Exercise requirements — For the data below, count the lines that have the string "indicators" and state that number by itself.

Dataset content —
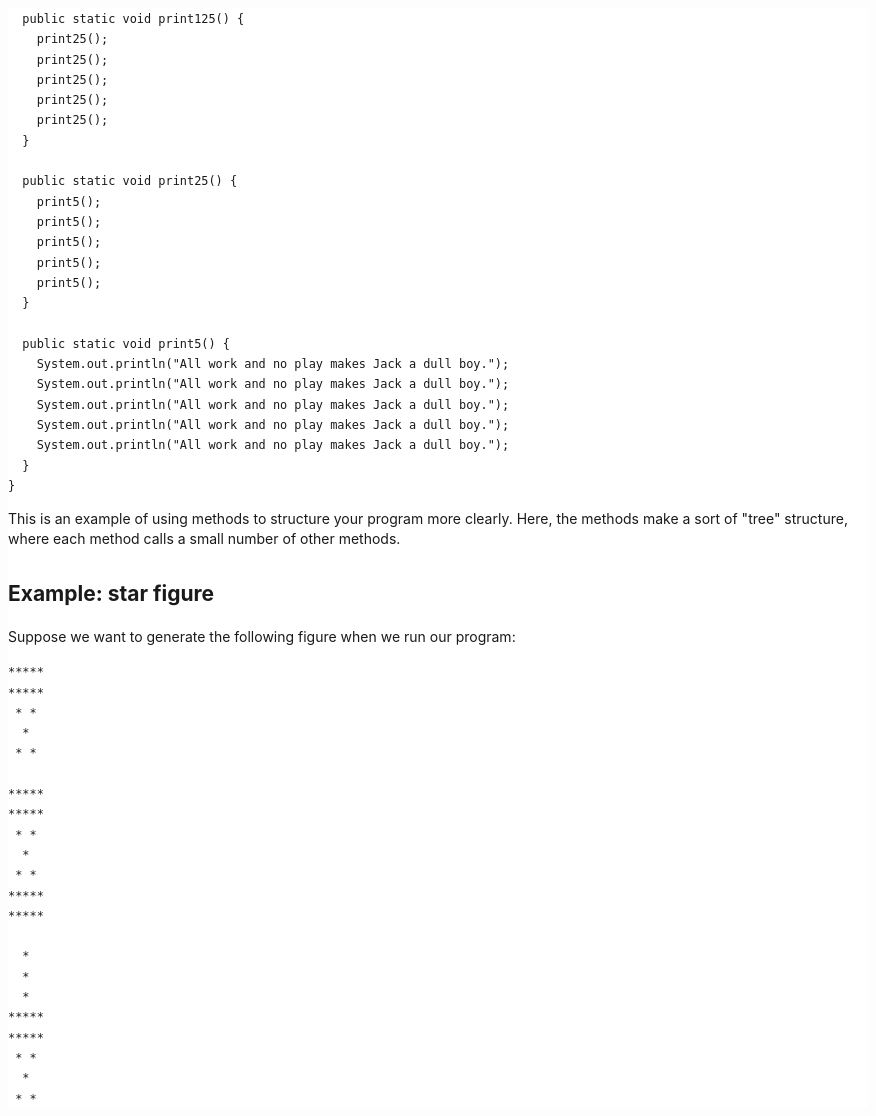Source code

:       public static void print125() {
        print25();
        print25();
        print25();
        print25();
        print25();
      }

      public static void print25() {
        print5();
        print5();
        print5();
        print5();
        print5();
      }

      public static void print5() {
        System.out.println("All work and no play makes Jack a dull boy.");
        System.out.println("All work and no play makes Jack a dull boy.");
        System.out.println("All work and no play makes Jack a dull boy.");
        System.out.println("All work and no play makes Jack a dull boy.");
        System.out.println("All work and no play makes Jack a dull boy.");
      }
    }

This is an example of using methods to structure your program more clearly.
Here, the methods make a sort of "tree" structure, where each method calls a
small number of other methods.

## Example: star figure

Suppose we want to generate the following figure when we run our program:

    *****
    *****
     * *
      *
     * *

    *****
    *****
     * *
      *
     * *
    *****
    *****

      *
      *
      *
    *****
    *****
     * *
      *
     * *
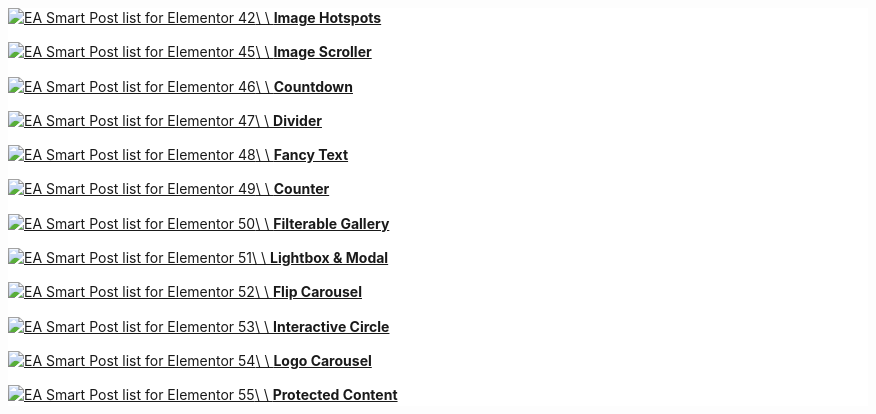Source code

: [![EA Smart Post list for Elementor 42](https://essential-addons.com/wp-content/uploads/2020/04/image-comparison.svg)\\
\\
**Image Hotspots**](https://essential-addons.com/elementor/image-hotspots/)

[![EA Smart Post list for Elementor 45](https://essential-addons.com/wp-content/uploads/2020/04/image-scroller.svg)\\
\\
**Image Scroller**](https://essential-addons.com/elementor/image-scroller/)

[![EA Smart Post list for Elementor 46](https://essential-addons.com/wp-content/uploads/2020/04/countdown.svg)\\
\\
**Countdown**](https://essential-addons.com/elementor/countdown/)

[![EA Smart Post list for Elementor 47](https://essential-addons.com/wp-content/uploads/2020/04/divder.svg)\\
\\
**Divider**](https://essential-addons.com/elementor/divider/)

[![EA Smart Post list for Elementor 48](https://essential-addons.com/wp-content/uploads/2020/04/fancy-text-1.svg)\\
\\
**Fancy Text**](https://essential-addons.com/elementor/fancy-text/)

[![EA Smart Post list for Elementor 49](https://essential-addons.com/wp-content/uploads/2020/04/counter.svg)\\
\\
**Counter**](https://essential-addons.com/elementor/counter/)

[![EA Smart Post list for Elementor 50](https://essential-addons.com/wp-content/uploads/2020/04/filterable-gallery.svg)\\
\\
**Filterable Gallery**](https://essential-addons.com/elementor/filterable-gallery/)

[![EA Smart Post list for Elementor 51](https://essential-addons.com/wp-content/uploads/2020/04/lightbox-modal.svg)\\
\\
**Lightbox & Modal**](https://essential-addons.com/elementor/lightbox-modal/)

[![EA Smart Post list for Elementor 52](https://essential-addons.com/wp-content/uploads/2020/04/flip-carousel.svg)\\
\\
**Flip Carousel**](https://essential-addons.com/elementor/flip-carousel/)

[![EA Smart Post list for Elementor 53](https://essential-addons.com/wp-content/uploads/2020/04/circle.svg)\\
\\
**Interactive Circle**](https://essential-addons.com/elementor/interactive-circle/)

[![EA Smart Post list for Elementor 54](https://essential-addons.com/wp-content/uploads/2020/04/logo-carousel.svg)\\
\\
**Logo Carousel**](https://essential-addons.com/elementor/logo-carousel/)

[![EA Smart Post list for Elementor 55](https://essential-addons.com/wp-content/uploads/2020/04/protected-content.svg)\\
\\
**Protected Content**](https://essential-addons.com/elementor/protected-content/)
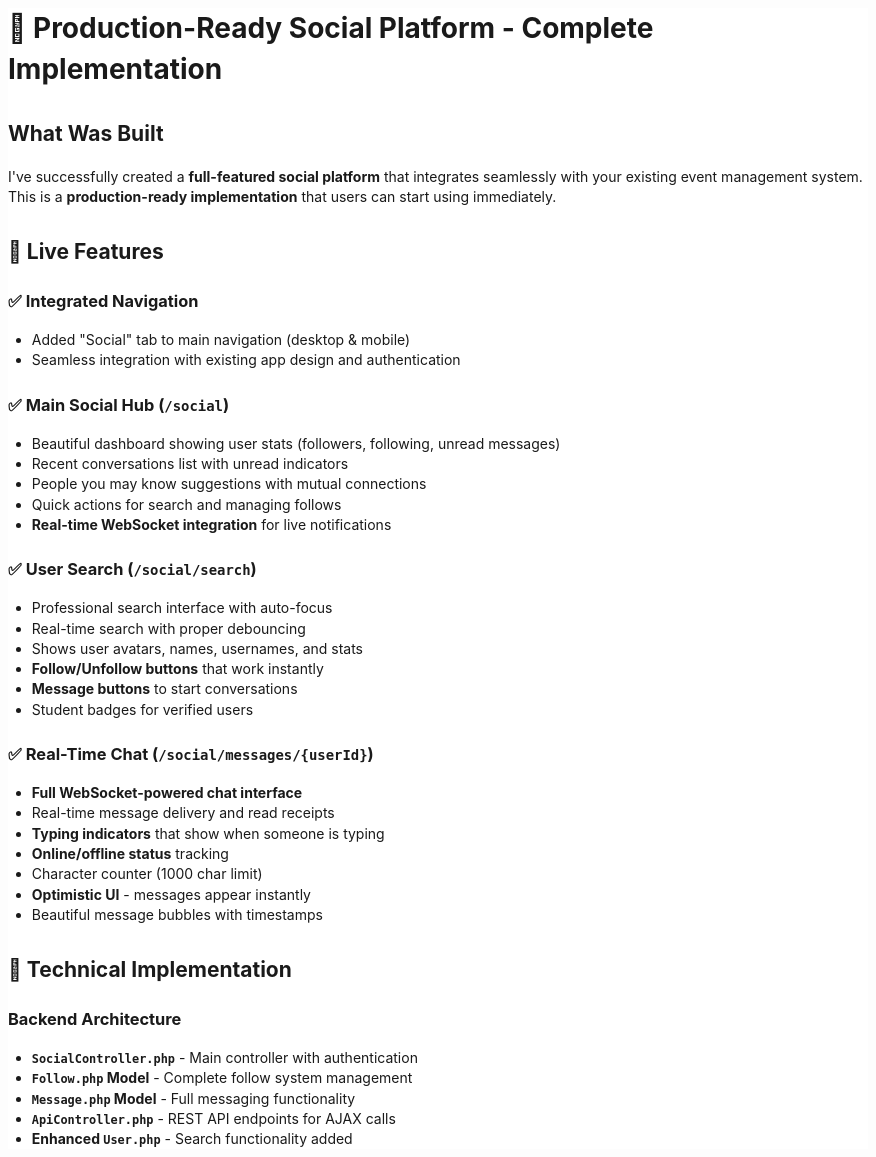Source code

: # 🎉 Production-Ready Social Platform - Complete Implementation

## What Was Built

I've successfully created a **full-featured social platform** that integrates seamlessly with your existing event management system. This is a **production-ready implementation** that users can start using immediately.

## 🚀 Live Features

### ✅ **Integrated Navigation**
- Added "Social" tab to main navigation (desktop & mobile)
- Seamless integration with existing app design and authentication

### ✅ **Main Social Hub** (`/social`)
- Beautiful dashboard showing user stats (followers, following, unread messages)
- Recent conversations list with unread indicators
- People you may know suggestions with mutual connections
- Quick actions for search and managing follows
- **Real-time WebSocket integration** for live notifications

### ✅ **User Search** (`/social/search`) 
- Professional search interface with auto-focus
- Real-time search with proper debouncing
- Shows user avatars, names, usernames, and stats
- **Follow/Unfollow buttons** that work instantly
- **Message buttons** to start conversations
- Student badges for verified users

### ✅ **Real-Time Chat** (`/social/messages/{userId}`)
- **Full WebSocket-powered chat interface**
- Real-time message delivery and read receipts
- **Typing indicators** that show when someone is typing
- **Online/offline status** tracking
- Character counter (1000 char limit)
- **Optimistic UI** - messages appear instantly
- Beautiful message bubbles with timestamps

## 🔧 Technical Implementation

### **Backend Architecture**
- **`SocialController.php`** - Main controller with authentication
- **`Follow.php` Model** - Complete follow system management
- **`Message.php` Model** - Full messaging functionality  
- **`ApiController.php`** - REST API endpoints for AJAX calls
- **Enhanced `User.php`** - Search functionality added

==

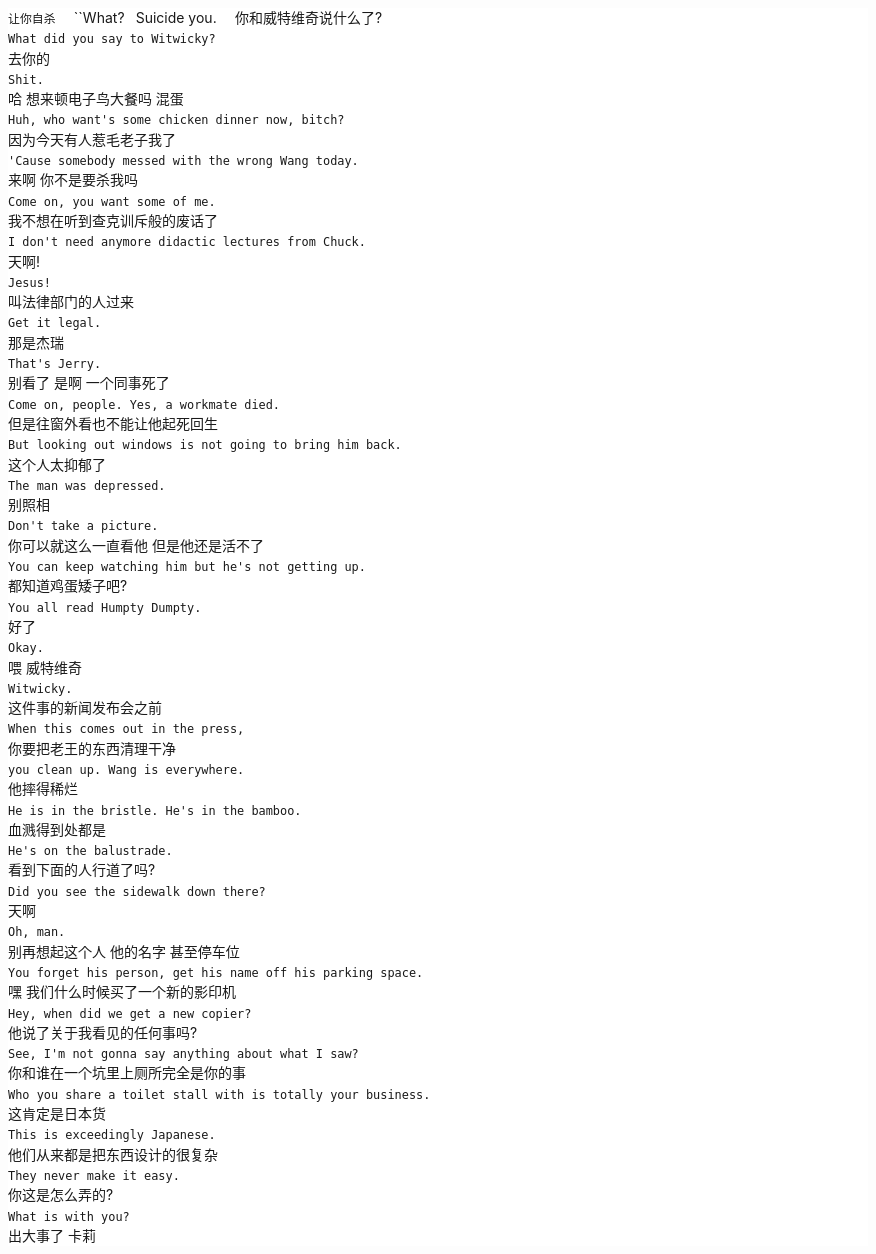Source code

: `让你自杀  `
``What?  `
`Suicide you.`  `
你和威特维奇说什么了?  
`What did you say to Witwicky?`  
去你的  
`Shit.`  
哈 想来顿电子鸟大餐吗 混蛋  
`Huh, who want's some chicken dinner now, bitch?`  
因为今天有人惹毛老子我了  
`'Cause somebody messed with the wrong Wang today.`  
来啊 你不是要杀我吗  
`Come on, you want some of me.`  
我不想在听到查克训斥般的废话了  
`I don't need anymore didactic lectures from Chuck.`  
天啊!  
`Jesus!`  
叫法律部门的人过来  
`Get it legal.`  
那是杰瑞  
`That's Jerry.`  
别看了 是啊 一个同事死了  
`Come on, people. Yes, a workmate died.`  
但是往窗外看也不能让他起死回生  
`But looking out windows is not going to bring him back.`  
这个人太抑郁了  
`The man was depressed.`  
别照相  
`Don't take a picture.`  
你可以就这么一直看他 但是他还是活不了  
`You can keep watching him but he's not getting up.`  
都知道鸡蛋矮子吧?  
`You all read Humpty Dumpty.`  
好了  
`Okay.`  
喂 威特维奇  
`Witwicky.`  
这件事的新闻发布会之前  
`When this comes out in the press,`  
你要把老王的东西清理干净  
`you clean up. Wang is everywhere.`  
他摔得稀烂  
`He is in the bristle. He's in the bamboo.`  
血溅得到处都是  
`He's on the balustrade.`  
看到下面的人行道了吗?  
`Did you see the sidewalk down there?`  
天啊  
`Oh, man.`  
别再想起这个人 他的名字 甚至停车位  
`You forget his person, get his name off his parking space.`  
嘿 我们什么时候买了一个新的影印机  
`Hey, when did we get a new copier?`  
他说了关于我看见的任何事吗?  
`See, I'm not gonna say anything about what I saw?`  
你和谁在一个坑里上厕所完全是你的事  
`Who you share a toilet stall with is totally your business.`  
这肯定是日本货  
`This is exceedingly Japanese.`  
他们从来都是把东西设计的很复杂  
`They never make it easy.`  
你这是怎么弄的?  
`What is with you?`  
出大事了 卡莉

--

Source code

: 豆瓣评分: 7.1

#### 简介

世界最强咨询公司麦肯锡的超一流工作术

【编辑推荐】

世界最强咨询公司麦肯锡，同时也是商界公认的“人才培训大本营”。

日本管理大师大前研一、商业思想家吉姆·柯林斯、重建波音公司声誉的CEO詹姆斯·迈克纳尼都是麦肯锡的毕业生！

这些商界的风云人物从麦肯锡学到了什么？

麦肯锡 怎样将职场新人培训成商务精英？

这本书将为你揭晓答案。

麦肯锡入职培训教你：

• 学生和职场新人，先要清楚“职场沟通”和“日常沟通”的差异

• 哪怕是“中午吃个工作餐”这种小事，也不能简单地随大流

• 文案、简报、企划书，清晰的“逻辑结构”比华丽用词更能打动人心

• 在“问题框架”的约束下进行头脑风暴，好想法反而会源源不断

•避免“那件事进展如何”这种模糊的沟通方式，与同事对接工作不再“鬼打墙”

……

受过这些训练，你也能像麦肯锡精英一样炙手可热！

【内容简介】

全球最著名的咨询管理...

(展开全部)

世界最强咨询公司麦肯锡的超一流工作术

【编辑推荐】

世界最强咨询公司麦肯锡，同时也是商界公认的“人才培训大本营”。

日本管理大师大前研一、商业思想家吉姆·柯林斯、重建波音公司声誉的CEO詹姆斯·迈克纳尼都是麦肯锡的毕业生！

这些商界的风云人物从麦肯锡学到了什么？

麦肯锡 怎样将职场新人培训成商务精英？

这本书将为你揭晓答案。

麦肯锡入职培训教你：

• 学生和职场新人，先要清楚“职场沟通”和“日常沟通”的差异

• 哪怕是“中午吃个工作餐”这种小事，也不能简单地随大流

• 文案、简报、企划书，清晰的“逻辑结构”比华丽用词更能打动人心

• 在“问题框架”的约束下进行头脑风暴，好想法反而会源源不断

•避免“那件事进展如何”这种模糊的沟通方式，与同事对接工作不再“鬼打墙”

Task solution — 2